US are a heterogeneous group of malignant mesenchymal tumors that do not meet criteria for a well-defined histopathologic entity [1, 2]. It is a diagnosis of exclusion that accounts for 20 % of sarcomas [1]. US occur at all ages and anatomic sites with no difference between the sexes [1, 3]. Most reported cases are pleomorphic. The epithelioid variant has been rarely reported. Sarcomas of the lung are mainly metastatic [4]; primitive pulmonary sarcoma are very uncommon and comprise 0.5 % of all primary lung cancers [5].
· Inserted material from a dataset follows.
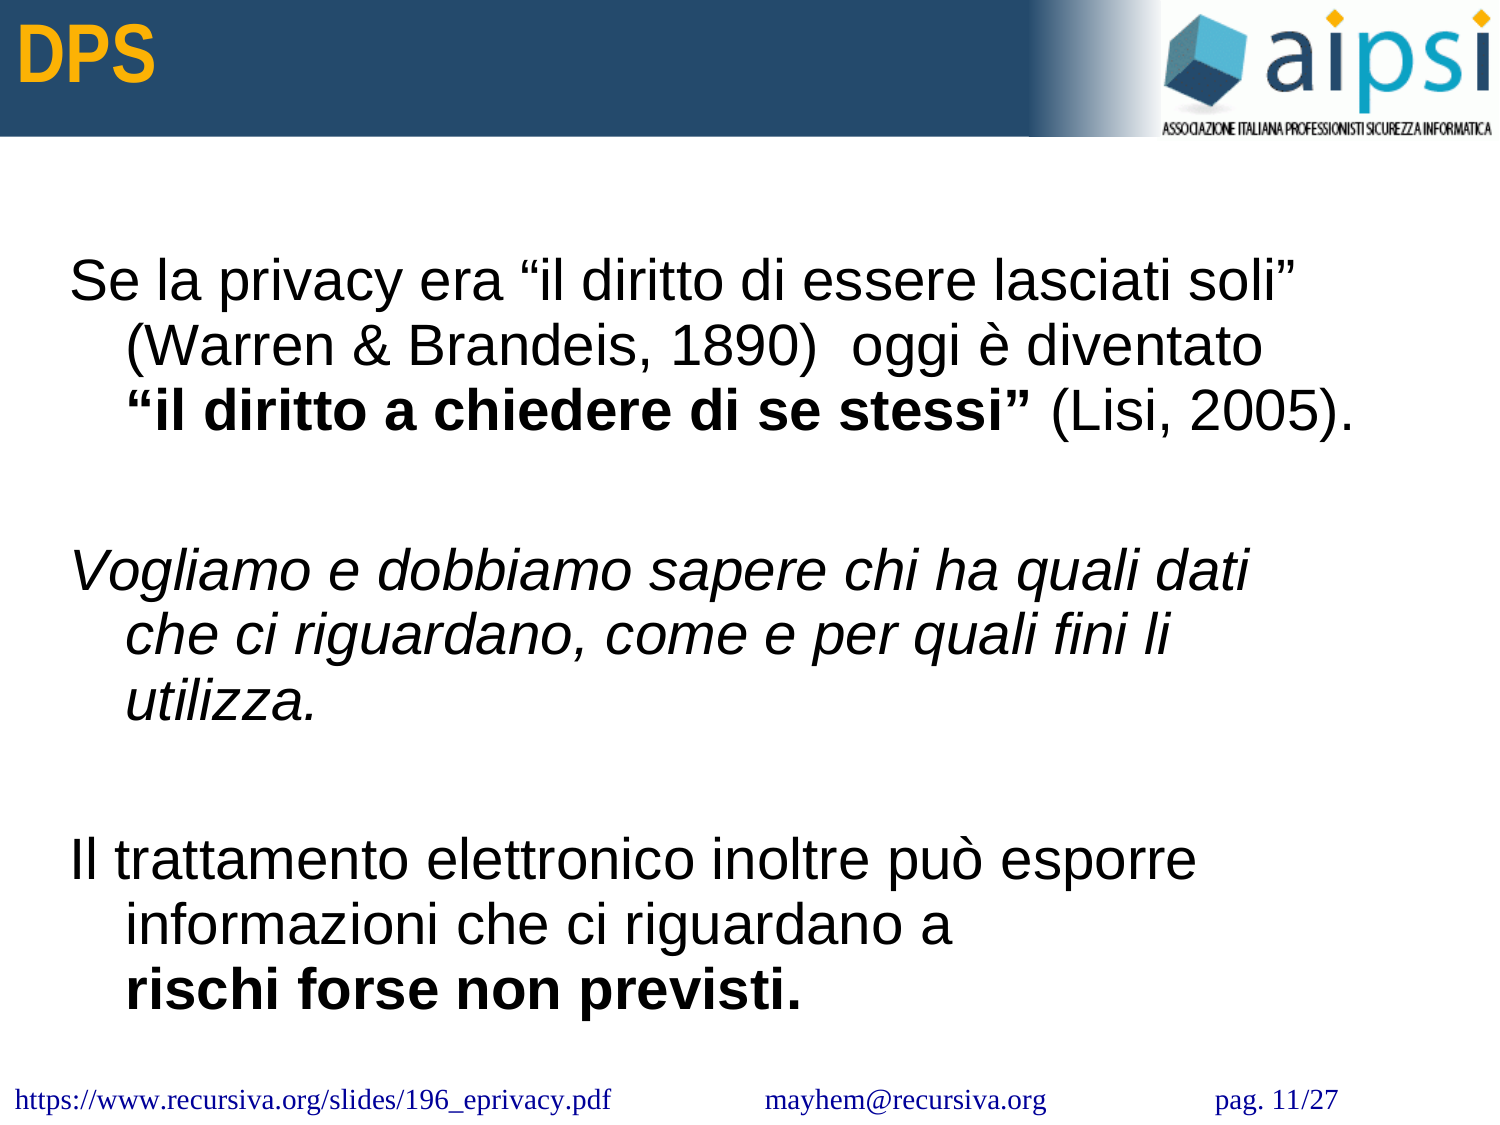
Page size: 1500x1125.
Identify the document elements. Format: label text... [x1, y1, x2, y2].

title DPS [16, 0, 1116, 133]
list Se la privacy era “il diritto di essere lasciati soli” (Warren & Brandeis, 1890) oggi è diventato “il diritto a chiedere di se stessi” (Lisi, 2005). Vogliamo e dobbiamo sapere chi ha quali dati che ci riguardano, come e per quali fini li utilizza. Il trattamento elettronico inoltre può esporre informazioni che ci riguardano a rischi forse non previsti. [69, 248, 1359, 1022]
picture [1157, 0, 1499, 141]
Clinical and radiological features of sarcoma are not specific and sometimes asymptomatic [1, 6]. The macroscopic findings are not distinctive but tumoral necrosis is frequent [1]. On morphologic examination, USEF is composed of nests of cells with amphophilic cytoplasm and large vesicular nuclei [1]. USEF lacks specific immunohistochemical abnormalities; tests for vimentin are positive and tests for smooth muscle actin are sometimes positive [7]. Tests for CKs, desmin, EMA, CD99, and CD34 are generally negative [1]. The differential diagnosis includes sarcomatoid carcinoma, malignant mesothelioma, melanoma, and other sarcomas such us epithelioid sarcoma, leiomyosarcoma, rhabdomyosarcoma, angiosarcoma, epithelioid hemangioendothelioma, dedifferentiated liposarcoma, synovial sarcoma, and metastatic epithelioid gastrointestinal stromal tumor [1, 4, 6].

The treatment of USEF is similar to epithelioid sarcoma [3]. In localized form, the treatment is based on surgical excision followed by adjuvant doxorubicin-based chemotherapy and sometimes radiotherapy [3]. The treatment of metastasizing tumors is based mainly on chemotherapy. The prognosis of USEF is poor and the 5-year survival is 52 % [3]. Recurrences and metastases occur in 25 % and 35 % of cases respectively [3].

Conclusions

In summary, USEFs are extremely rare malignant sarcomas. They can occur at all ages and anatomic sites. The epithelioid variant has been rarely reported. The diagnosis is based on morphological and immunohistochemical analyses that allow exclusion of differential diagnoses. In our case, the location posed additional diagnostic difficulties.